2009. január 22., csütörtök

Interim Appraisal


My work this semester has been a continuation of themes I explored with Laura Elliott in our Word & Image collaboration; as such I have chosen to carry on using our blog to document my work. At the core of the work was an exploration of subjectivity within readings and notions of defamiliarisation. The medium of photography was chosen as a natural progression from the exploration of the potential of the frame in our work last year. My work is concerned with the ways in which photography can be used as a realist tool and, paradoxically, the framing of the photograph, which is itself unnatural as it does not accurately represent the way we physically see the world. By framing in this sense I mean composition; the notion of the frame as a physical object and the implications of this are to be a concern later in the development of my work.

Early on in the collaboration we were influenced by a quote from Charles Sanders Pierce in which he refers to a reading as being dependant on the ‘cooperation of three subjects, such as a sign, its object, and its interpretant, this tri-relative influence not being in any way resolvable into actions between pairs.’ I have taken this idea forward this semester by looking at ways of creating images where this cooperation is present in such a flat way that it invites what Barthes refers to as myth. For example, this image (right) is, on a basic level, a house with no roof, a bush and a steel barrier. This overtly literal aspect in the work creates space for a totally personal and subjective reading; when we remove something from its context, when we frame it we are inclined to seek myth within it. The reading then is dependant on a variety of social, political and personal backgrounds. As I have stated in the development of my work, some photographers have used similar images to make comments on a variety of subjects (modernity, the social effect of urban redevelopment).

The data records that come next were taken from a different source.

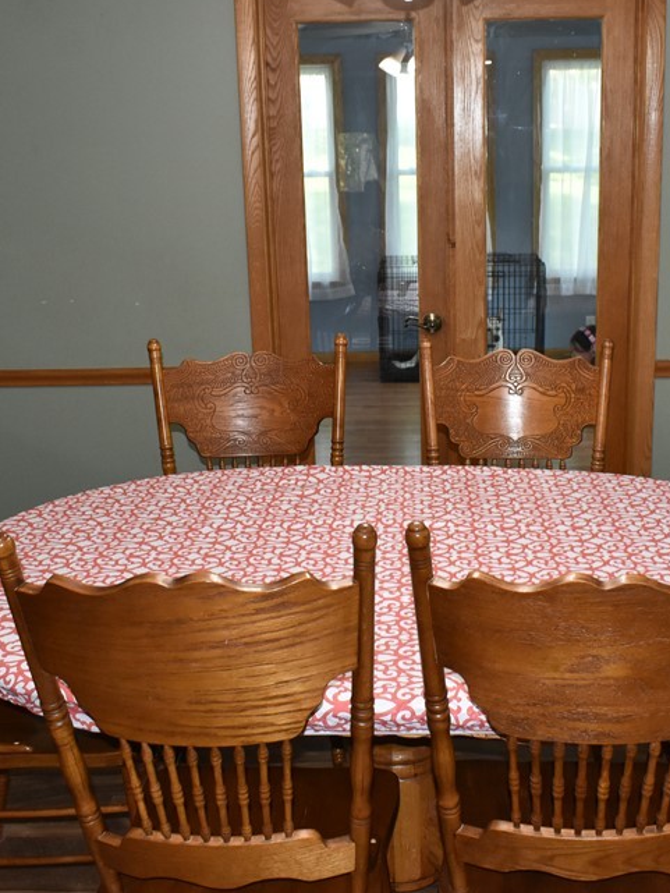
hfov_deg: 32.8
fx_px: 1135
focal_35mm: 44
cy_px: 419
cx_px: 411
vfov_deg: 42.9
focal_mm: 18
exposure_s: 1/60
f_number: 7.1
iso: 1400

Roland Barthes writes that modern poetry resists myth. I believe poetry, if anything, invites myth because it is a form. I outlined some ambitious ideas to link my poetry and visual work in my learning agreement which I abandoned early on as they felt restricting. I have however maintained a dialogue between my poetry and my visual practice. This has been through the method of composition I have applied to my photography, which indeed is a combination of aspects which Barthes outlines in Camera Lucida and poetic methods. In a recent workshop with George Szirtes he put forward the notion that a good deal of poems are comprised of three parts, which can be likened to Barthe’s idea of an image’s studium quality. Firstly there is a location, secondly there is something inhabiting it which creates a dialogue and thirdly there is an absence as a result of this conjuncture. This is the basis on which I have been creating my images.

As a further continuation of my previous work I chose the urban environment as my subject, with the intention of presenting the familiar in a peculiar way. The aforementioned paradox of photography has enabled me to do this, as the viewer is forced to look at something familiar in an unnatural way. The frame/composition aspect of photography also highlights the geometric aspects of the urban environment which we may not notice on a day to day basis as the human eye has a two-hundred degree viewing angle in stark contrast to the nature of the photograph. This is also complimented by the tonality of the images. I have said that I am interested in realism, but I am also interested in slightly undermining it to create something true, but strange. The colour and tonal quality in my images do not fairly represent what the eye sees, but rather what the romantic or nostalgic mind sees when one stops to pay attention to these every day scenes. This renders the images as more of a document of memory than actual physicality.

For my work to go forward in the coming semester it needs to be taken out of its current digital proxy-state and become something physical. I have already mentioned my interest in light boxes to compliment the slick, glossy aspect present in many of the images. This is not to say I should not, or will not experiment with other methods of presentation. I recently attended an exhibition of one of my peers at NUCA which involved the projection of images which is a medium I had been considering. I feel the projection of images keeps the image in this proxy state; it still has the feeling of being a duplicate rather than an object in its own right. This is why the light box has interested me; it has the potential for the image and the box to be one and the same. For this to work it requires careful attention to the scale of the object and the printing materials used as these are elements which will undoubtedly effect a reading. This, of course can only occur through considered experimentation and development.

Last year this notion was tied in with an anti-gallery space ethos, however I wish to later contrast this by looking at the potential of presentation of work in internal spaces. I maintain my opposition to bleached, open, portentous spaces and so will be looking for a location in which to display my work which will impact on the reading of it. Derrida’s idea that a frame denotes that what is inside it is different to what is outside it will be a playground in which I can play with the meaning of the piece simply by what context I put it in. As well as looking at various internal spaces, I wish to look at various external spaces to decide where my work is best placed. This could include presenting some of the images in the locations they were taken or where other images were taken. It would also be useful for the development of my work to exhibit my work prior to my final assessment to see how people engage with the work.

To summarise my current situation; I have created a set of digital images which serve to give a reader a few scraps of information which invite the creation of a narrative. In order for my work to progress I must explore the implications of turning these images into physical objects and the potential of this.